=== Section Start ===
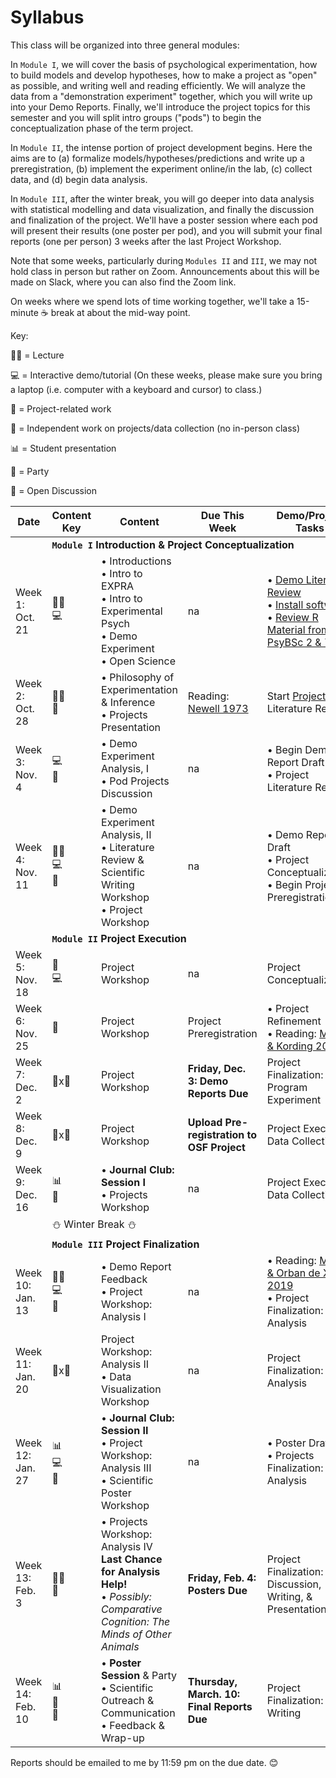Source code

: # Syllabus

This class will be organized into three general modules: 

In `Module I`, we will cover the basis of psychological experimentation, how to build models and develop hypotheses, how to make a project as "open" as possible, and writing well and reading efficiently. We will analyze the data from a "demonstration experiment" together, which you will write up into your Demo Reports. Finally, we'll introduce the project topics for this semester and you will split intro groups ("pods") to begin the conceptualization phase of the term project. 

In `Module II`, the intense portion of project development begins. Here the aims are to (a) formalize models/hypotheses/predictions and write up a preregistration, (b) implement the experiment online/in the lab, (c) collect data, and (d) begin data analysis. 

In `Module III`, after the winter break, you will go deeper into data analysis with statistical modelling and data visualization, and finally the discussion and finalization of the project. We'll have a poster session where each pod will present their results (one poster per pod), and you will submit your final reports (one per person) 3 weeks after the last Project Workshop. 

Note that some weeks, particularly during `Modules II` and `III`, we may not hold class in person but rather on Zoom. Announcements about this will be made on Slack, where you can also find the Zoom link.

On weeks where we spend lots of time working together, we'll take a 15-minute ☕ break at about the mid-way point. 

Key:

👩‍🏫 = Lecture

💻 = Interactive demo/tutorial (On these weeks, please make sure you bring a laptop (i.e. computer with a keyboard and cursor) to class.)

🚀 = Project-related work

🔬 = Independent work on projects/data collection (no in-person class)

📊 = Student presentation

🎉 = Party

💬 = Open Discussion

|  Date   | Content Key | Content   |  Due This Week | Demo/Project Tasks |
|------------|----------|-----------|------------|------------|
|<td colspan=5>**`Module I`  Introduction & Project Conceptualization** |
| Week 1: Oct. 21 | 👩‍🏫<br>💻 | • Introductions<br>• Intro to EXPRA<br>• Intro to Experimental Psych<br>• Demo Experiment<br>• Open Science | na |  • [Demo Literature Review](https://github.com/avakiai/yanny-laurel-demo)<br>• [Install software](https://avakiai.github.io/expra_winter2021-2022/setup.html)<br>• [Review R Material from PsyBSc 2 & 7](https://pandar.netlify.app/lehre/) |
| Week 2: Oct. 28 | 👩‍🏫<br>🚀|• Philosophy of Experimentation & Inference<br>• Projects Presentation|  Reading: [Newell 1973](https://github.com/avakiai/expra_winter2021-2022/blob/master/assigned_readings/Newell_20%20Questions.pdf)  | Start [Projects](https://avakiai.github.io/expra_winter2021-2022/projects/projects.html) Literature Review |
| Week 3: Nov. 4 | 💻<br>🚀|• Demo Experiment Analysis, I<br> • Pod Projects Discussion | na | • Begin Demo Report Draft<br>• Project Literature Review |
| Week 4: Nov. 11 | 👩‍🏫<br>💻<br>🚀|• Demo Experiment Analysis, II<br> • Literature Review & Scientific Writing Workshop<br> • Project Workshop | na |• Demo Report Draft<br>• Project Conceptualization<br>• Begin Project Preregistration | 
|<td colspan=4>**`Module II`  Project Execution** |
| Week 5: Nov. 18 | 🚀<br>💻| Project Workshop  | na | Project Conceptualization |
| Week 6: Nov. 25 | 🚀| Project Workshop | Project Preregistration |• Project Refinement <br>• Reading: [Mensh & Kording 2017](https://github.com/avakiai/expra_winter2021-2022/blob/master/assigned_readings/Mensh%26Kording_Ten%20simple%20rules%20for%20structuring%20papers.pdf) |
| Week 7: Dec. 2 | 🚀x🔬| Project Workshop  | **Friday, Dec. 3: Demo Reports Due** | Project Finalization: Program Experiment |
| Week 8: Dec. 9 | 🚀x🔬| Project Workshop | **Upload Pre-registration to OSF Project** | Project Execution: Data Collection | 
| Week 9: Dec. 16 | 📊<br>🚀|• **Journal Club: Session I**<br>• Projects Workshop | na | Project Execution: Data Collection |
|<td colspan=5> ⛄ Winter Break ⛄ |
|<td colspan=5>**`Module III`  Project Finalization** |
| Week 10: Jan. 13 | 👩‍🏫<br>💻<br>🚀| • Demo Report Feedback<br>• Project Workshop: Analysis I  | na  | • Reading: [Makin & Orban de Xivry 2019](https://github.com/avakiai/expra_winter2021-2022/blob/master/assigned_readings/Makin%26OrbandeXivry_Ten%20common%20statistical%20mistakes.pdf)<br>• Project Finalization: Analysis |
| Week 11: Jan. 20 | 🚀x🔬| Project Workshop: Analysis II<br>• Data Visualization Workshop | na | Project Finalization: Analysis |
| Week 12: Jan. 27 |📊<br>💻<br>🚀|• **Journal Club: Session II**<br> • Project Workshop: Analysis III<br>• Scientific Poster Workshop | na | • Poster Draft<br> • Projects Finalization: Analysis | 
| Week 13: Feb. 3 | 👩‍🏫<br>🚀|• Projects Workshop: Analysis IV<br>**Last Chance for Analysis Help!**<br>• _Possibly: Comparative Cognition: The Minds of Other Animals_<br> | **Friday, Feb. 4: Posters Due** | Project Finalization: Discussion, Writing, & Presentation |
| Week 14: Feb. 10 | 📊<br>🎉<br>💬|• **Poster Session** & Party<br>• Scientific Outreach & Communication<br>• Feedback & Wrap-up | **Thursday, March. 10: Final Reports Due** | Project Finalization: Writing |

Reports should be emailed to me by 11:59 pm on the due date. 😊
=== Section End ===
▶ [BRIEF]:
Each line above that contains the string "about" should be copied.

▶ [TASK SOLUTION]:
Note that some weeks, particularly during `Modules II` and `III`, we may not hold class in person but rather on Zoom. Announcements about this will be made on Slack, where you can also find the Zoom link.
On weeks where we spend lots of time working together, we'll take a 15-minute ☕ break at about the mid-way point. 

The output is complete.